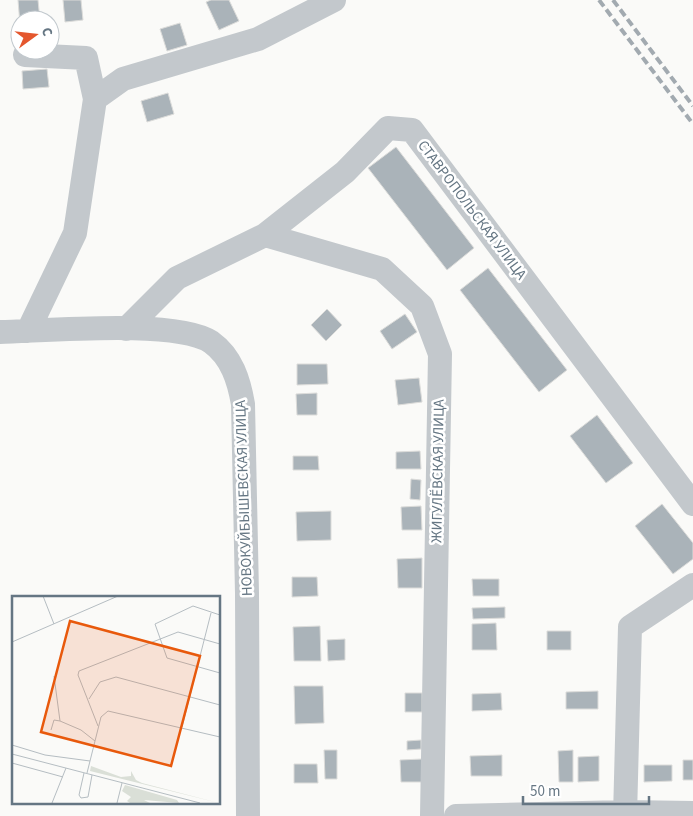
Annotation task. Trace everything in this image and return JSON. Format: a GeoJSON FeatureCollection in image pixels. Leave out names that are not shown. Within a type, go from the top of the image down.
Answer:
{"type":"FeatureCollection","features":[{"type":"Feature","properties":{"kind":"street"},"geometry":{"type":"LineString","coordinates":[[95,99],[123,79],[258,39],[334,0]]}},
{"type":"Feature","properties":{"kind":"street"},"geometry":{"type":"LineString","coordinates":[[28,331],[75,233],[95,99],[86,58],[60,57]]}},
{"type":"Feature","properties":{"kind":"street","name":"СТАВРОПОЛЬСКАЯ УЛИЦА"},"geometry":{"type":"LineString","coordinates":[[126,329],[177,278],[265,235],[345,172],[388,128],[412,130],[693,504]]}},
{"type":"Feature","properties":{"kind":"street","name":"ЖИГУЛЁВСКАЯ УЛИЦА"},"geometry":{"type":"LineString","coordinates":[[265,235],[382,269],[422,306],[440,354],[432,816]]}},
{"type":"Feature","properties":{"kind":"street","name":"НОВОКУЙБЫШЕВСКАЯ УЛИЦА"},"geometry":{"type":"LineString","coordinates":[[0,332],[126,329],[182,331],[210,342],[228,360],[238,380],[243,404],[248,816]]}},
{"type":"Feature","properties":{"kind":"street"},"geometry":{"type":"LineString","coordinates":[[625,814],[630,627],[693,585]]}},
{"type":"Feature","properties":{"kind":"street"},"geometry":{"type":"LineString","coordinates":[[456,816],[693,813]]}},
{"type":"Feature","properties":{"kind":"building"},"geometry":{"type":"Polygon","coordinates":[[[18,0],[38,0],[39,10],[19,10],[18,0]]]}},
{"type":"Feature","properties":{"kind":"building"},"geometry":{"type":"Polygon","coordinates":[[[63,0],[81,0],[83,20],[65,22],[63,0]]]}},
{"type":"Feature","properties":{"kind":"building"},"geometry":{"type":"Polygon","coordinates":[[[211,0],[229,0],[239,21],[219,30],[206,2],[211,0]]]}},
{"type":"Feature","properties":{"kind":"building"},"geometry":{"type":"Polygon","coordinates":[[[180,23],[187,45],[167,51],[160,29],[180,23]]]}},
{"type":"Feature","properties":{"kind":"building"},"geometry":{"type":"Polygon","coordinates":[[[47,69],[49,87],[23,89],[22,71],[47,69]]]}},
{"type":"Feature","properties":{"kind":"building"},"geometry":{"type":"Polygon","coordinates":[[[168,93],[174,114],[147,122],[141,101],[168,93]]]}},
{"type":"Feature","properties":{"kind":"building"},"geometry":{"type":"Polygon","coordinates":[[[396,147],[474,248],[447,270],[368,168],[396,147]]]}},
{"type":"Feature","properties":{"kind":"building"},"geometry":{"type":"Polygon","coordinates":[[[488,268],[567,370],[539,392],[460,290],[488,268]]]}},
{"type":"Feature","properties":{"kind":"building"},"geometry":{"type":"Polygon","coordinates":[[[327,309],[342,325],[326,341],[311,325],[327,309]]]}},
{"type":"Feature","properties":{"kind":"building"},"geometry":{"type":"Polygon","coordinates":[[[405,314],[417,332],[392,349],[380,331],[405,314]]]}},
{"type":"Feature","properties":{"kind":"building"},"geometry":{"type":"Polygon","coordinates":[[[297,364],[327,364],[328,384],[297,385],[297,364]]]}},
{"type":"Feature","properties":{"kind":"building"},"geometry":{"type":"Polygon","coordinates":[[[419,378],[422,402],[398,405],[395,380],[419,378]]]}},
{"type":"Feature","properties":{"kind":"building"},"geometry":{"type":"Polygon","coordinates":[[[317,393],[317,415],[297,415],[296,394],[317,393]]]}},
{"type":"Feature","properties":{"kind":"building"},"geometry":{"type":"Polygon","coordinates":[[[597,415],[633,463],[606,483],[570,436],[597,415]]]}},
{"type":"Feature","properties":{"kind":"building"},"geometry":{"type":"Polygon","coordinates":[[[420,451],[421,469],[396,469],[396,452],[420,451]]]}},
{"type":"Feature","properties":{"kind":"building"},"geometry":{"type":"Polygon","coordinates":[[[293,456],[318,456],[319,470],[293,470],[293,456]]]}},
{"type":"Feature","properties":{"kind":"building"},"geometry":{"type":"Polygon","coordinates":[[[411,479],[421,480],[420,500],[410,499],[411,479]]]}},
{"type":"Feature","properties":{"kind":"building"},"geometry":{"type":"Polygon","coordinates":[[[662,504],[693,543],[693,559],[673,574],[635,526],[662,504]]]}},
{"type":"Feature","properties":{"kind":"building"},"geometry":{"type":"Polygon","coordinates":[[[421,506],[422,530],[402,530],[401,507],[421,506]]]}},
{"type":"Feature","properties":{"kind":"building"},"geometry":{"type":"Polygon","coordinates":[[[331,511],[331,540],[297,541],[296,512],[331,511]]]}},
{"type":"Feature","properties":{"kind":"building"},"geometry":{"type":"Polygon","coordinates":[[[422,558],[422,588],[398,588],[397,559],[422,558]]]}},
{"type":"Feature","properties":{"kind":"building"},"geometry":{"type":"Polygon","coordinates":[[[292,577],[317,577],[318,596],[292,597],[292,577]]]}},
{"type":"Feature","properties":{"kind":"building"},"geometry":{"type":"Polygon","coordinates":[[[472,579],[499,579],[499,596],[473,596],[472,579]]]}},
{"type":"Feature","properties":{"kind":"building"},"geometry":{"type":"Polygon","coordinates":[[[505,607],[505,618],[473,619],[472,608],[505,607]]]}},
{"type":"Feature","properties":{"kind":"building"},"geometry":{"type":"Polygon","coordinates":[[[496,623],[497,650],[472,650],[472,624],[496,623]]]}},
{"type":"Feature","properties":{"kind":"building"},"geometry":{"type":"Polygon","coordinates":[[[320,626],[321,661],[294,661],[293,627],[320,626]]]}},
{"type":"Feature","properties":{"kind":"building"},"geometry":{"type":"Polygon","coordinates":[[[547,631],[571,631],[571,650],[547,650],[547,631]]]}},
{"type":"Feature","properties":{"kind":"building"},"geometry":{"type":"Polygon","coordinates":[[[345,639],[345,660],[328,661],[327,640],[345,639]]]}},
{"type":"Feature","properties":{"kind":"building"},"geometry":{"type":"Polygon","coordinates":[[[294,686],[323,686],[324,723],[295,724],[294,686]]]}},
{"type":"Feature","properties":{"kind":"building"},"geometry":{"type":"Polygon","coordinates":[[[598,691],[598,709],[566,709],[566,692],[598,691]]]}},
{"type":"Feature","properties":{"kind":"building"},"geometry":{"type":"Polygon","coordinates":[[[405,693],[422,693],[422,712],[405,712],[405,693]]]}},
{"type":"Feature","properties":{"kind":"building"},"geometry":{"type":"Polygon","coordinates":[[[501,693],[502,710],[472,711],[472,694],[501,693]]]}},
{"type":"Feature","properties":{"kind":"building"},"geometry":{"type":"Polygon","coordinates":[[[421,740],[421,749],[407,750],[407,741],[421,740]]]}},
{"type":"Feature","properties":{"kind":"building"},"geometry":{"type":"Polygon","coordinates":[[[324,750],[337,750],[337,779],[325,779],[324,750]]]}},
{"type":"Feature","properties":{"kind":"building"},"geometry":{"type":"Polygon","coordinates":[[[573,750],[573,782],[559,782],[558,751],[573,750]]]}},
{"type":"Feature","properties":{"kind":"building"},"geometry":{"type":"Polygon","coordinates":[[[502,755],[502,776],[471,776],[470,756],[502,755]]]}},
{"type":"Feature","properties":{"kind":"building"},"geometry":{"type":"Polygon","coordinates":[[[599,756],[599,781],[578,782],[578,757],[599,756]]]}},
{"type":"Feature","properties":{"kind":"building"},"geometry":{"type":"Polygon","coordinates":[[[422,759],[423,782],[401,782],[400,760],[422,759]]]}},
{"type":"Feature","properties":{"kind":"building"},"geometry":{"type":"Polygon","coordinates":[[[683,760],[693,760],[693,780],[683,780],[683,760]]]}},
{"type":"Feature","properties":{"kind":"building"},"geometry":{"type":"Polygon","coordinates":[[[294,764],[317,764],[318,783],[294,783],[294,764]]]}},
{"type":"Feature","properties":{"kind":"building"},"geometry":{"type":"Polygon","coordinates":[[[644,765],[672,765],[672,781],[644,782],[644,765]]]}},
{"type":"Feature","properties":{"kind":"railway"},"geometry":{"type":"LineString","coordinates":[[599,0],[693,124]]}},
{"type":"Feature","properties":{"kind":"railway"},"geometry":{"type":"LineString","coordinates":[[613,0],[693,106]]}}]}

-- -- --

## WHAT THE TASK REQUIRES
Copy out each line of the listing that holds the string "УЛИЦА".

## ANSWER SPACE
{"type":"Feature","properties":{"kind":"street","name":"СТАВРОПОЛЬСКАЯ УЛИЦА"},"geometry":{"type":"LineString","coordinates":[[126,329],[177,278],[265,235],[345,172],[388,128],[412,130],[693,504]]}},
{"type":"Feature","properties":{"kind":"street","name":"ЖИГУЛЁВСКАЯ УЛИЦА"},"geometry":{"type":"LineString","coordinates":[[265,235],[382,269],[422,306],[440,354],[432,816]]}},
{"type":"Feature","properties":{"kind":"street","name":"НОВОКУЙБЫШЕВСКАЯ УЛИЦА"},"geometry":{"type":"LineString","coordinates":[[0,332],[126,329],[182,331],[210,342],[228,360],[238,380],[243,404],[248,816]]}},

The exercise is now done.